“What can students do to facilitate similar conversations?”
The first question, addressed to a panel convened by a local college to discuss religious liberty in light of LGBT rights, came from the college’s own President. Sitting at the end of the tabled line with an imam, a rabbi, and the CEO of an LGBT rights group, I reached first for the microphone and answered.
“Move toward ‘the other’ in good faith, and do not assume that they are your enemy.”
Nadine Smith, CEO of Equality Florida, who is an African-American and a lesbian, answered that, yes, in the workplace we can have a sort of collegial friendliness. She talked about a racist boss, who would say horrible things about Mexicans and about black people. “I can have conversations with him in the workplace, but I’m not going to invite him over to my house to eat at the table with my wife and son.”

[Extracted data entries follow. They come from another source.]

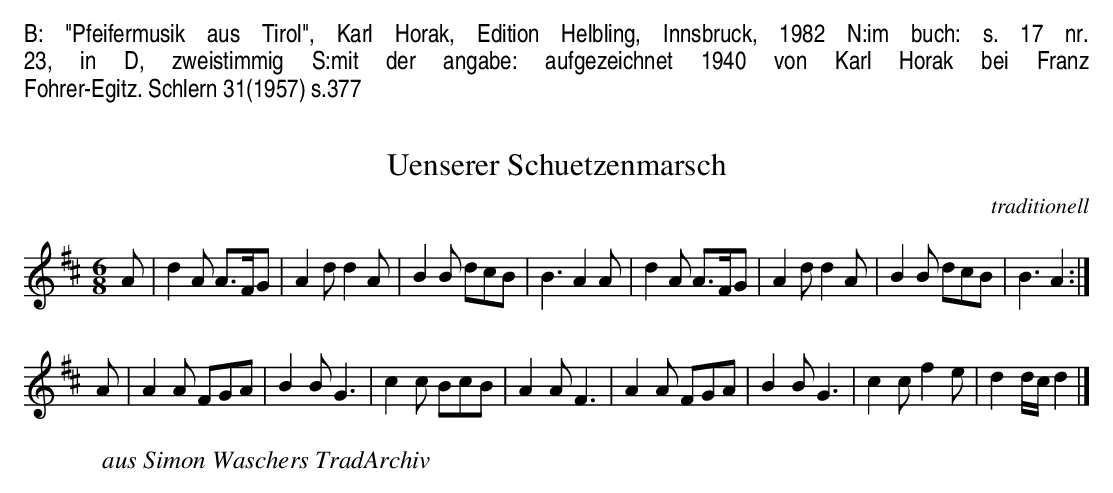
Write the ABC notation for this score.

X:1
T:Uenserer Schuetzenmarsch
C:traditionell
%%textfont Helvetica-Narrow 10pt
%%begintext align
B: "Pfeifermusik aus Tirol", Karl Horak, Edition Helbling, Innsbruck, 1982
N:im buch: s. 17 nr. 23, in D, zweistimmig
S:mit der angabe: aufgezeichnet 1940 von Karl Horak bei Franz Fohrer-Egitz. Schlern 31(1957) s.377
%%endtext
M:6/8
L:1/8
K:D
A |\
d2A A3/F/G | A2d d2A | B2B dcB | B3 A2A |\
d2A A3/F/G | A2d d2A | B2B dcB | B3 A2 :|
A |\
A2A FGA | B2B G3 | c2c BcB | A2A F3 |\
A2A FGA | B2B G3 | c2c f2e | d2d/c/ d2 |]
W:aus Simon Waschers TradArchiv
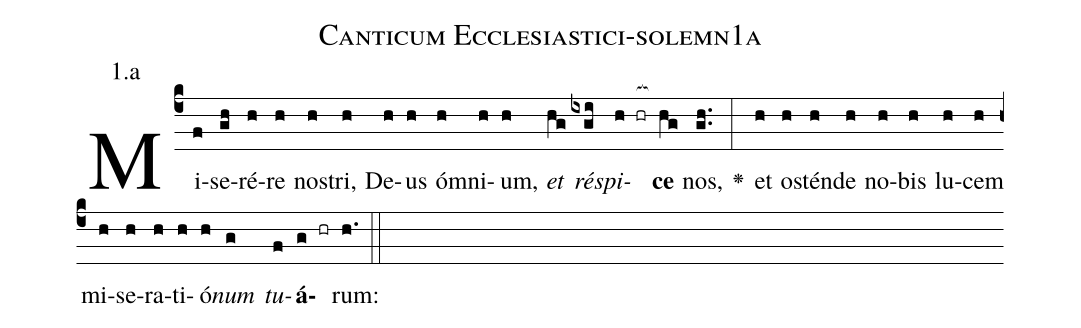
name: Canticum Ecclesiastici-solemn1a;
annotation: 1.a;
%%
(c4)Mi(f)se(gh)ré(h)re(h) no(h)stri,(h) De(h)us(h) óm(h)ni(h)um,(h) <i>et</i>(hg) <i>ré</i>(ixgi)<i>spi</i>(h hr[ocb:1{])<b>ce</b>(hg[ocb:0}]) nos,(gh..) <v>\greheightstar</v>(:) et(h) o(h)stén(h)de(h) no(h)bis(h) lu(h)cem(h) mi(h)se(h)ra(h)ti(h)ó(h)<i>num</i>(g) <i>tu</i>(f)<b>á</b>(g hr)rum:(h.) (::)


%E(h) u(h) o(g) u(f) a(g) e.(h.) (::)
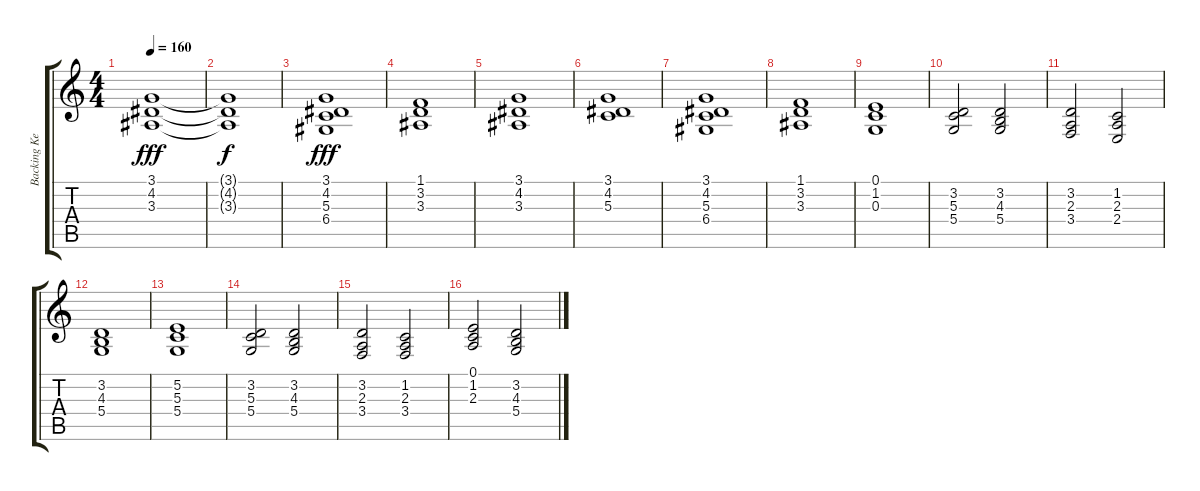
\track ("Backing Keyboard Melody" "Backing Ke") {instrument stringensemble2}
\staff {score tabs}
\tuning (E4 B3 G3 D3 A2 E2) {hide}
\ts (4 4)
\tempo 160
\clef g2
\ks c
(3.1 4.2 3.3).1{dy fff} |
(3.1{t} 4.2{t} 3.3{t}).1{dy f} |
(3.1 4.2 5.3 6.4).1{dy fff} |
(1.1 3.2 3.3).1 |
(3.1 4.2 3.3).1 |
(3.1 4.2 5.3).1 |
(3.1 4.2 5.3 6.4).1 |
(1.1 3.2 3.3).1 |
(0.1 1.2 0.3).1 |
(3.2 5.3 5.4).2 (3.2 4.3 5.4).2 |
(3.2 2.3 3.4).2 (1.2 2.3 2.4).2 |
(3.2 4.3 5.4).1 |
(5.2 5.3 5.4).1 |
(3.2 5.3 5.4).2 (3.2 4.3 5.4).2 |
(3.2 2.3 3.4).2 (1.2 2.3 3.4).2 |
(0.1 1.2 2.3).2 (3.2 4.3 5.4).2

Novelist Zadie Smith, would probably have disagreed with me too. On NPR’s Fresh Air, she talked about speaking to someone in a taxicab who had let slip something offensive and bigoted. She explained that she didn’t see it as her role to correct that person, but that she finds it interesting to listen to.
“Not that I’d want to have them around for dinner,” she added.
These responses give me pause — that in my initial response to the question I had not accounted for the very real risk an oppressor could pose to the oppressed. In a very real sense, the other is often not just unfamiliar, but deeply dangerous, not just a stranger, but an enemy. And, in one sense, I would never demand a marginalized person risk seating their oppressor at the table in their own home. It brushes against the grain of every instinct I have as someone with his head at least partially pulled out of the sand in terms of majority-minority, oppressor-oppressed dynamics.
How, then, do I reconcile this impulse with another one echoing through the ethics of Jesus and his Bible?
A Jesus who says, Love your enemies.
A Bible that sings about God spreading tables for his people in the presence of such enemies.
A God who commands his always minority people to feed and water our hungry and thirsty oppressors.
An ethical vision that demands that pastors practice “hospitality,” which literally means “a lover of the stranger,” an other-lover.
A Jesus who called Crooked Matthew the tax collector to follow him, inviting him to dinner with the rest of the ruffians. To the point of hearing the religious watchdogs accuse him, “He eats with tax collectors and sinners.”
I’m not clear on how all the pieces connect. But I am clear that if other-loving and enemy-feeding is the way of Jesus, then the least I can do for strangers and enemies is risk inviting them over for dinner sometimes.
“I think those are exactly the kinds of conversations that need to happen,” I responded to Nadine, “With people we perceive as our enemies, at real tables in our real lives.”
This echoes what Ann Voskamp recently wrote about worshipping and eating with refugees.
Maybe we don’t lock our doors tighter, but open our doors wider.
Maybe the call of Christians isn’t as much to build taller gates, as it is to build longer tables.
Maybe, too, we need to be tabled with others and would-be enemies not only in a line with microphones and nametags, but encircled with mashed potatoes and turkey and pie.